**Task description:** Copy out every line of the records in which "formación" can be found.

Data excerpts
____

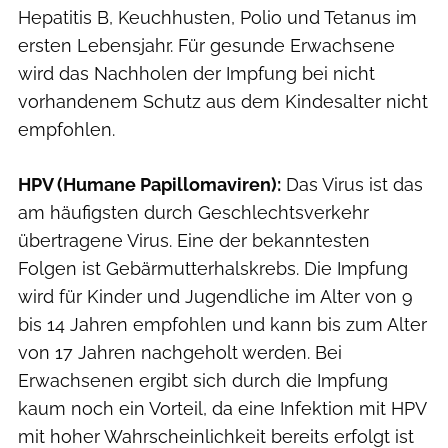
Hepatitis B, Keuchhusten, Polio und Tetanus im
ersten Lebensjahr. Für gesunde Erwachsene
wird das Nachholen der Impfung bei nicht
vorhandenem Schutz aus dem Kindesalter nicht
empfohlen.
HPV (Humane Papillomaviren):
Das Virus ist das
am häufigsten durch Geschlechtsverkehr
übertragene Virus. Eine der bekanntesten
Folgen ist Gebärmutterhalskrebs. Die Impfung
wird für Kinder und Jugendliche im Alter von 9
bis 14 Jahren empfohlen und kann bis zum Alter
von 17 Jahren nachgeholt werden. Bei
Erwachsenen ergibt sich durch die Impfung
kaum noch ein Vorteil, da eine Infektion mit HPV
mit hoher Wahrscheinlichkeit bereits erfolgt ist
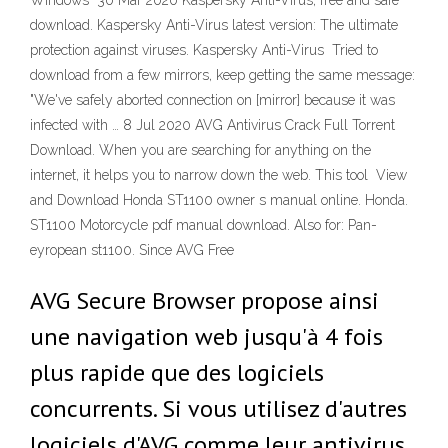
Windows 30 Mar 2020 Kaspersky Anti-Virus, free and safe
download. Kaspersky Anti-Virus latest version: The ultimate
protection against viruses. Kaspersky Anti-Virus Tried to
download from a few mirrors, keep getting the same message:
"We've safely aborted connection on [mirror] because it was
infected with … 8 Jul 2020 AVG Antivirus Crack Full Torrent
Download. When you are searching for anything on the
internet, it helps you to narrow down the web. This tool View
and Download Honda ST1100 owner s manual online. Honda.
ST1100 Motorcycle pdf manual download. Also for: Pan-
eyropean st1100. Since AVG Free
AVG Secure Browser propose ainsi
une navigation web jusqu'à 4 fois
plus rapide que des logiciels
concurrents. Si vous utilisez d'autres
logiciels d'AVG comme leur antivirus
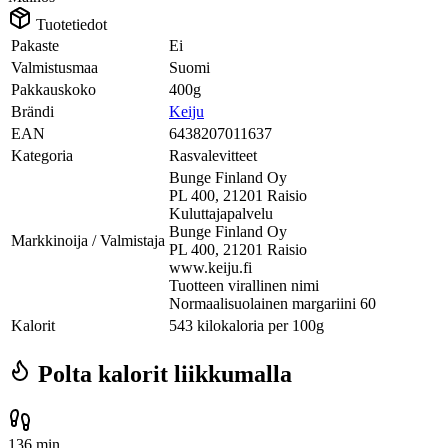
Tuotetiedot
Pakaste
Ei
Valmistusmaa
Suomi
Pakkauskoko
400g
Brändi
Keiju
EAN
6438207011637
Kategoria
Rasvalevitteet
Bunge Finland Oy
PL 400, 21201 Raisio
Kuluttajapalvelu
Bunge Finland Oy
Markkinoija / Valmistaja
PL 400, 21201 Raisio
www.keiju.fi
Tuotteen virallinen nimi
Normaalisuolainen margariini 60
Kalorit
543 kilokaloria per 100g
Polta kalorit liikkumalla
136 min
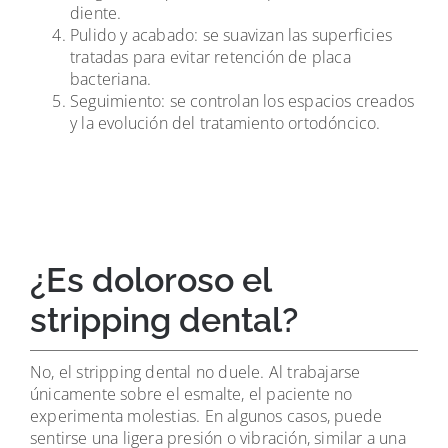
diente.
Pulido y acabado: se suavizan las superficies
tratadas para evitar retención de placa
bacteriana.
Seguimiento: se controlan los espacios creados
y la evolución del tratamiento ortodóncico.
¿Es doloroso el
stripping dental?
No, el stripping dental no duele. Al trabajarse
únicamente sobre el esmalte, el paciente no
experimenta molestias. En algunos casos, puede
sentirse una ligera presión o vibración, similar a una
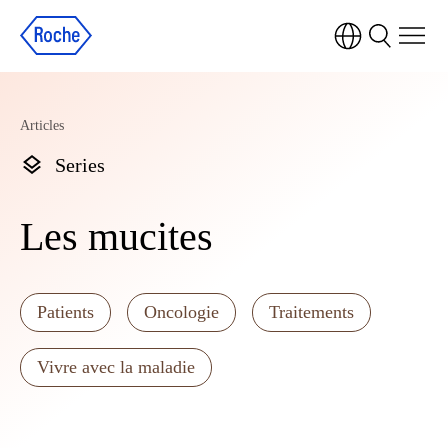
Articles
Series
Les mucites
Patients
Oncologie
Traitements
Vivre avec la maladie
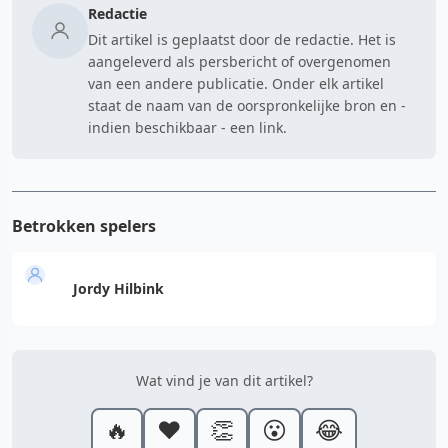
Redactie
Dit artikel is geplaatst door de redactie. Het is
aangeleverd als persbericht of overgenomen
van een andere publicatie. Onder elk artikel
staat de naam van de oorspronkelijke bron en -
indien beschikbaar - een link.
Betrokken spelers
Jordy Hilbink
Wat vind je van dit artikel?
🔥
❤️
👏
😮
😂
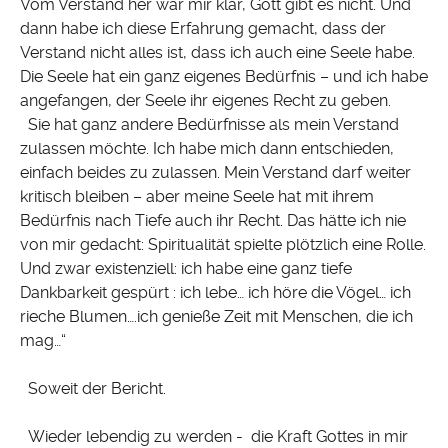
Vom Verstand her war mir klar, Gott gibt es nicht. Und
dann habe ich diese Erfahrung gemacht, dass der
Verstand nicht alles ist, dass ich auch eine Seele habe.
Die Seele hat ein ganz eigenes Bedürfnis – und ich habe
angefangen, der Seele ihr eigenes Recht zu geben.
Sie hat ganz andere Bedürfnisse als mein Verstand
zulassen möchte. Ich habe mich dann entschieden,
einfach beides zu zulassen. Mein Verstand darf weiter
kritisch bleiben – aber meine Seele hat mit ihrem
Bedürfnis nach Tiefe auch ihr Recht. Das hätte ich nie
von mir gedacht: Spiritualität spielte plötzlich eine Rolle.
Und zwar existenziell: ich habe eine ganz tiefe
Dankbarkeit gespürt : ich lebe… ich höre die Vögel… ich
rieche Blumen….ich genieße Zeit mit Menschen, die ich
mag…“
Soweit der Bericht.
Wieder lebendig zu werden - die Kraft Gottes in mir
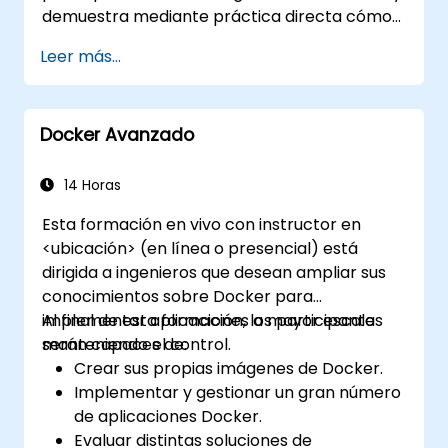
demuestra mediante práctica directa cómo
desplegar y gestionar un clúster de
Leer más...
Kubernetes con Rancher.
Docker Avanzado
14 Horas
Esta formación en vivo con instructor en
<ubicación> (en línea o presencial) está
dirigida a ingenieros que desean ampliar sus
conocimientos sobre Docker para
implementar aplicaciones a mayor escala
Al final de esta formación, los participantes
manteniendo el control.
serán capaces de:
Crear sus propias imágenes de Docker.
Implementar y gestionar un gran número
de aplicaciones Docker.
Evaluar distintas soluciones de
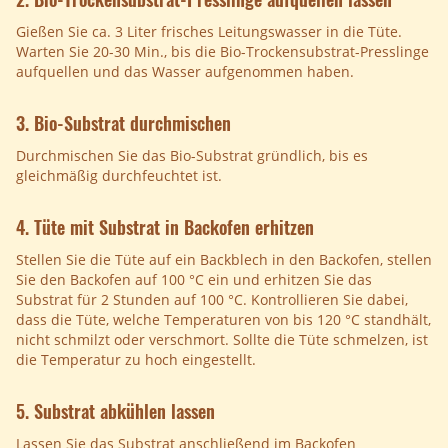
Gießen Sie ca. 3 Liter frisches Leitungswasser in die Tüte.
Warten Sie 20-30 Min., bis die Bio-Trockensubstrat-Presslinge
aufquellen und das Wasser aufgenommen haben.
3. Bio-Substrat durchmischen
Durchmischen Sie das Bio-Substrat gründlich, bis es
gleichmäßig durchfeuchtet ist.
4. Tüte mit Substrat in Backofen erhitzen
Stellen Sie die Tüte auf ein Backblech in den Backofen, stellen
Sie den Backofen auf 100 °C ein und erhitzen Sie das
Substrat für 2 Stunden auf 100 °C. Kontrollieren Sie dabei,
dass die Tüte, welche Temperaturen von bis 120 °C standhält,
nicht schmilzt oder verschmort. Sollte die Tüte schmelzen, ist
die Temperatur zu hoch eingestellt.
5. Substrat abkühlen lassen
Lassen Sie das Substrat anschließend im Backofen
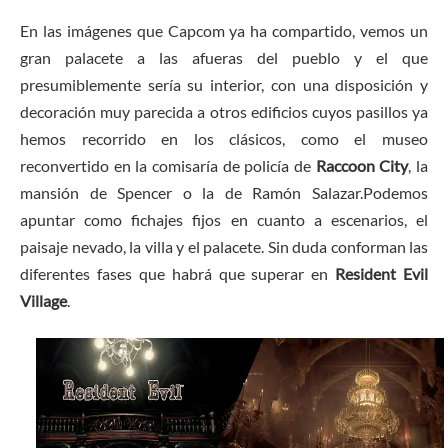
En las imágenes que Capcom ya ha compartido, vemos un
gran palacete a las afueras del pueblo y el que
presumiblemente sería su interior, con una disposición y
decoración muy parecida a otros edificios cuyos pasillos ya
hemos recorrido en los clásicos, como el museo
reconvertido en la comisaría de policía de
Raccoon City
, la
mansión de Spencer o la de Ramón Salazar.Podemos
apuntar como fichajes fijos en cuanto a escenarios, el
paisaje nevado, la villa y el palacete. Sin duda conforman las
diferentes fases que habrá que superar en
Resident Evil
Village
.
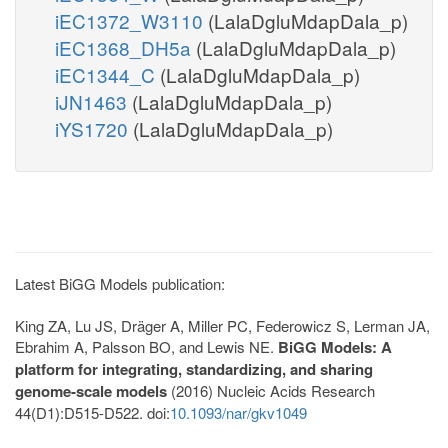
iEC1372_W3110
(LalaDgluMdapDala_p)
iEC1368_DH5a
(LalaDgluMdapDala_p)
iEC1344_C
(LalaDgluMdapDala_p)
iJN1463
(LalaDgluMdapDala_p)
iYS1720
(LalaDgluMdapDala_p)
Latest BiGG Models publication:
King ZA, Lu JS, Dräger A, Miller PC, Federowicz S, Lerman JA,
Ebrahim A, Palsson BO, and Lewis NE.
BiGG Models: A
platform for integrating, standardizing, and sharing
genome-scale models
(2016) Nucleic Acids Research
44(D1):D515-D522. doi:
10.1093/nar/gkv1049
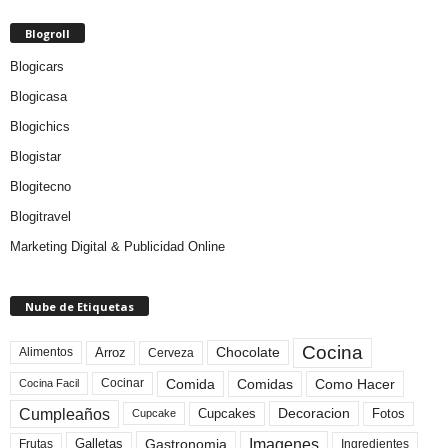
Blogroll
Blogicars
Blogicasa
Blogichics
Blogistar
Blogitecno
Blogitravel
Marketing Digital & Publicidad Online
Nube de Etiquetas
Cocina
Arroz
Alimentos
Chocolate
Cerveza
Comida
Comidas
Como Hacer
Cocinar
Cocina Facil
Cumpleaños
Cupcakes
Fotos
Decoracion
Cupcake
Imagenes
Gastronomia
Frutas
Galletas
Ingredientes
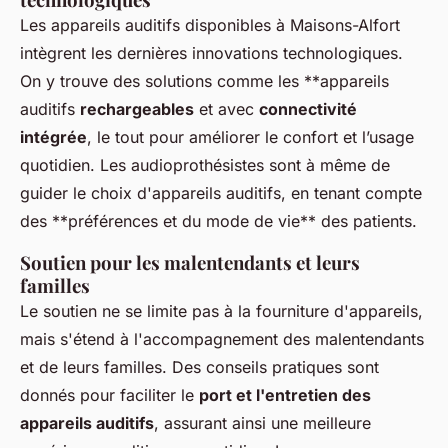
Les appareils auditifs disponibles à Maisons-Alfort
intègrent les dernières innovations technologiques.
On y trouve des solutions comme les **appareils
auditifs
rechargeables
et avec
connectivité
intégrée
, le tout pour améliorer le confort et l’usage
quotidien. Les audioprothésistes sont à même de
guider le choix d'appareils auditifs, en tenant compte
des **préférences et du mode de vie** des patients.
Soutien pour les malentendants et leurs
familles
Le soutien ne se limite pas à la fourniture d'appareils,
mais s'étend à l'accompagnement des malentendants
et de leurs familles. Des conseils pratiques sont
donnés pour faciliter le
port et l'entretien des
appareils auditifs
, assurant ainsi une meilleure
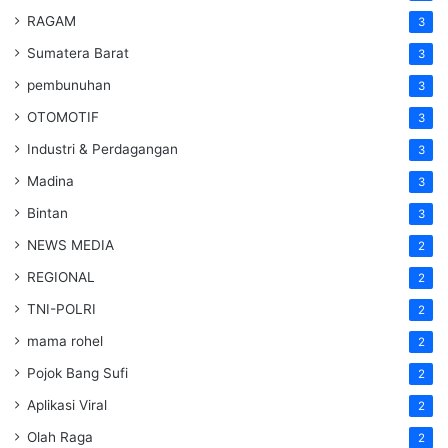
RAGAM
3
Sumatera Barat
3
pembunuhan
3
OTOMOTIF
3
Industri & Perdagangan
3
Madina
3
Bintan
3
NEWS MEDIA
2
REGIONAL
2
TNI-POLRI
2
mama rohel
2
Pojok Bang Sufi
2
Aplikasi Viral
2
Olah Raga
2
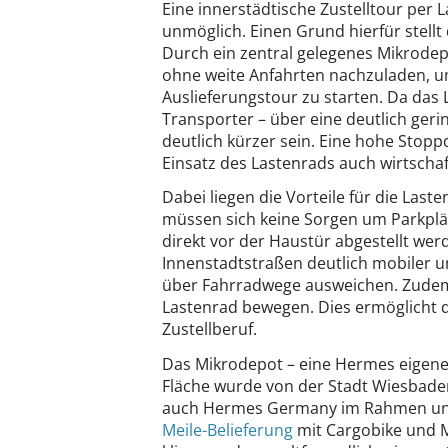
Eine innerstädtische Zustelltour per 
unmöglich. Einen Grund hierfür stellt
Durch ein zentral gelegenes Mikrodep
ohne weite Anfahrten nachzuladen, um
Auslieferungstour zu starten. Da das
Transporter – über eine deutlich ger
deutlich kürzer sein. Eine hohe Stoppd
Einsatz des Lastenrads auch wirtschaf
Dabei liegen die Vorteile für die Las
müssen sich keine Sorgen um Parkplä
direkt vor der Haustür abgestellt we
Innenstadtstraßen deutlich mobiler u
über Fahrradwege ausweichen. Zude
Lastenrad bewegen. Dies ermöglicht d
Zustellberuf.
Das Mikrodepot – eine Hermes eigene 
Fläche wurde von der Stadt Wiesbaden
auch Hermes Germany im Rahmen uns
Meile-Belieferung
mit Cargobike und Mi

____

**Response area:**
Esta formación en vivo con instructor en
Al final de esta formación, los participantes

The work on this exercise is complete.